Page d'aide sur l'homonymie Pour les articles homonymes, voir Goering (homonymie).

Heinrich Ernst Göring (31 octobre 1838 - 7 décembre 1913) est un avocat et fonctionnaire allemand, gouverneur du Sud-Ouest africain de 1885 à 1890. Il est le père d'Hermann et d'Albert Göring.

Biographie[ ]

Heinrich Göring naît à Emmerich am Rhein le 31 octobre 1838 du mariage de Wilhelm Göring et Caroline Anne de Nerée[1]. Il fait des études de droit et obtient un doctorat. Après avoir participé, en tant qu'officier de l'armée prussienne, aux campagnes de 1866 contre l'Autriche et de 1870 contre la France, Heinrich Göring devient fonctionnaire de l'Empire allemand. De 1869 à 1871, il est juge de l'arrondissement de Dierdorf dans le Westerwald. Entre 1871 et 1873, il est nommé juge des libertés à Altkirch dans le nouveau Reichsland Elsaß-Lothringen. En 1873, il est muté à Metz, où il occupe des fonctions de juge à la cour de justice du Landkreis Metz[1].

De son premier mariage avec Ida Friederike Remy (1847 † 1879), Heinrich Göring a quatre enfants : Friedrich Wilhelm (1870 † 1959), Ernst Albert (1873 à Metz † 1909 à Berlin), Frieda (1875 à Metz † 1929 à Kiel) et Heinrich Carl (1879 à Metz)[1]. Résidant dans une villa cossue de Metz-Devant-les-Ponts, il exerce ses fonctions à Metz jusqu'en 1884.

De son second mariage avec Franziska Tiefenbrunn (1859 † 1923), il a cinq autres enfants : Karl (1885), Olga (1889), Paula (1890), Hermann (1893) et Albert (1895).
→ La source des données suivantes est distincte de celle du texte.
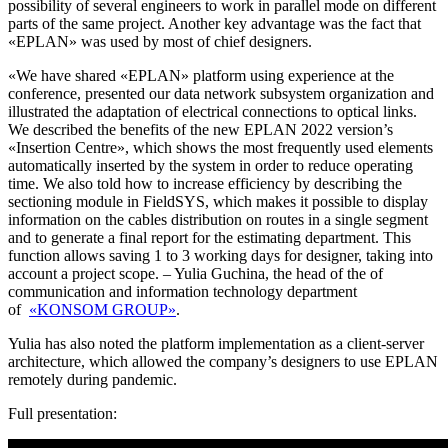
possibility of several engineers to work in parallel mode on different
parts of the same project. Another key advantage was the fact that
«EPLAN» was used by most of chief designers.
«We have shared «EPLAN» platform using experience at the
conference, presented our data network subsystem organization and
illustrated the adaptation of electrical connections to optical links.
We described the benefits of the new EPLAN 2022 version’s
«Insertion Centre», which shows the most frequently used elements
automatically inserted by the system in order to reduce operating
time. We also told how to increase efficiency by describing the
sectioning module in FieldSYS, which makes it possible to display
information on the cables distribution on routes in a single segment
and to generate a final report for the estimating department. This
function allows saving 1 to 3 working days for designer, taking into
account a project scope. – Yulia Guchina, the head of the of
communication and information technology department
of
«KONSOM GROUP»
.
Yulia has also noted the platform implementation as a client-server
architecture, which allowed the company’s designers to use EPLAN
remotely during pandemic.
Full presentation:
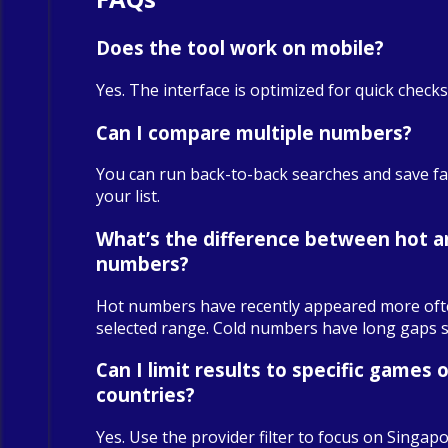
Does the tool work on mobile?
Yes. The interface is optimized for quick check
Can I compare multiple numbers?
You can run back-to-back searches and save fa
your list.
What’s the difference between hot a
numbers?
Hot numbers have recently appeared more oft
selected range. Cold numbers have long gaps sin
Can I limit results to specific games o
countries?
Yes. Use the provider filter to focus on Singapo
En mai 1885, il est nommé commissaire du Reich dans le Sud-Ouest Africain et succède à Gustav Nachtigal, qui avait proclamé le protectorat allemand. Il y débarque le 21 octobre 1885 et installe sa représentation à Otjimbingwe, où avec deux assistants il représente l'autorité coloniale allemande sur tout le territoire. Il parvint à signer différents traités de protection avec les tribus locales contre l'octroi de droits sur les mines et le commerce. Il signe avec le chef herero Samuel Maharero, un traité de protection qui est annulé quelques années plus tard. Ne disposant pas de troupes coloniales allemandes pour le protéger hormis celle des Hereros, Göring se résigna à rejoindre l'enclave britannique de Walvis Bay sous l'escorte des Hereros. Ulcéré d'avoir un représentant tributaire de la bonne volonté de tribus indigènes, le gouvernement allemand décide alors d'envoyer un contingent militaire pour instaurer l'ordre de l'empire colonial allemand et en 1889, un premier contingent de 21 soldats commandé par le major Curt von François débarque dans le Sud-Ouest africain.

Göring quitte le Sud-Ouest africain en août 1890 pour devenir consul d’Allemagne à Port-au-Prince, Haïti. Il prend sa retraite en 1895 et meurt à Munich le 7 décembre 1913.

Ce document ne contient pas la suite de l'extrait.